It’s dinner time when I come down. I’ve changed and I hope that Roger doesn’t notice; he’s getting suspicious enough, after all. Calm down Sapphire, you’re being paranoid. You changed because you fell in the rock pool, remember?  I slump into a chair at the table next to Conor.  
    “Hey there, stranger,” he says, raising an eyebrow, “Where have you been all day?”  
    “Oh…out and about. Being at one with nature and the universe and all that…” I say, adopting a wise, sage expression.  
    He looks sceptical, but since Mum and Roger are in the vicinity, he doesn’t bring up the matter of Ingo. “Well, if you’re done ‘being at one with the universe’, do you think you’d like to go to Mal’s eighteenth tomorrow?”  
    “Huh?” I reply intelligently. “I dunno. Maybe.”   

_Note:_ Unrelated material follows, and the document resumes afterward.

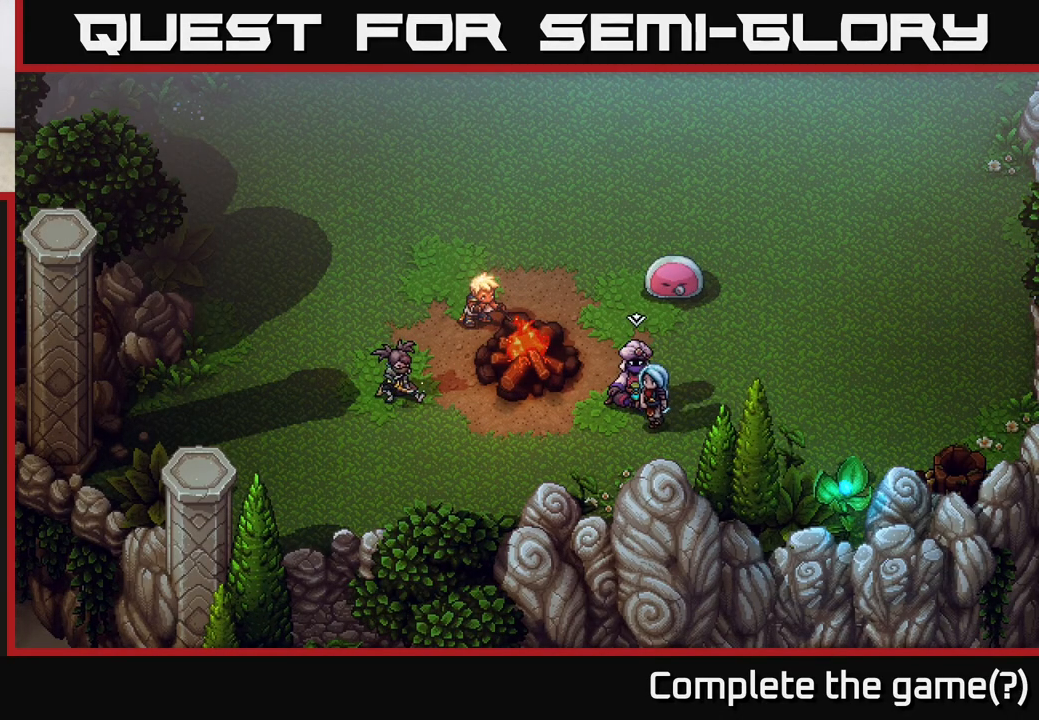
{"buttons": [], "left_stick": "left", "right_stick": "center", "events": [[100, "left_stick", "left"]]}
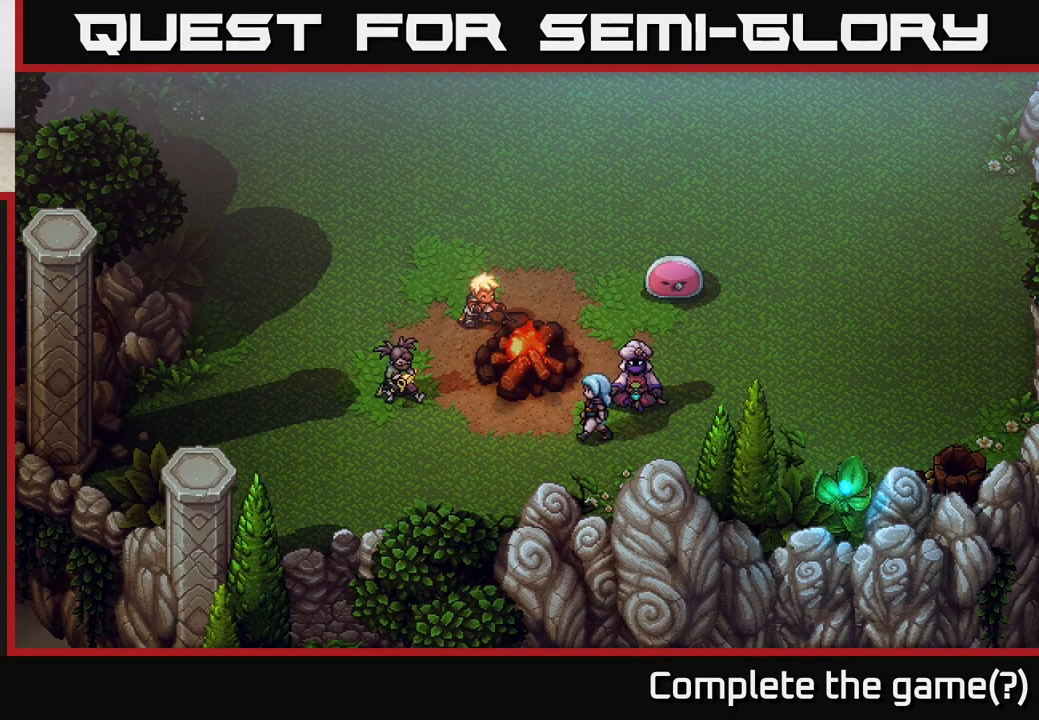
{"buttons": ["A"], "left_stick": "center", "right_stick": "center", "events": [[267, "left_stick", "up-left"], [467, "left_stick", "center"], [483, "A", "down"]]}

    I didn’t even realise that it was Mal’s birthday tomorrow. Conor’s far more in touch with all the Air goings on than I am; he hardly ever comes to Ingo these days…although I suppose it must be lonelier for him now that Elvira’s gone. I think, if he had his way, I wouldn’t be going to Ingo either, not in term time. He’s beginning to worry about my GCSE’s, asking if I need any coaching or help revising…in fact, I think he’s worrying more than I am. I’m trying to block them out at the moment, in the hope that if I don’t think about them, they’re not going to happen. I wish. But still, it’s not like I’ve been bunking off of school to swim around in Ingo. I mainly go at the weekends, now, and after school sometimes when I don’t have much homework…or can’t be bothered to do my homework. But still, Ingo’s not something you can easily schedule…  
    “Saph?”  
    I blink and look up at Conor. “Oh. Sorry. Zoned out.”  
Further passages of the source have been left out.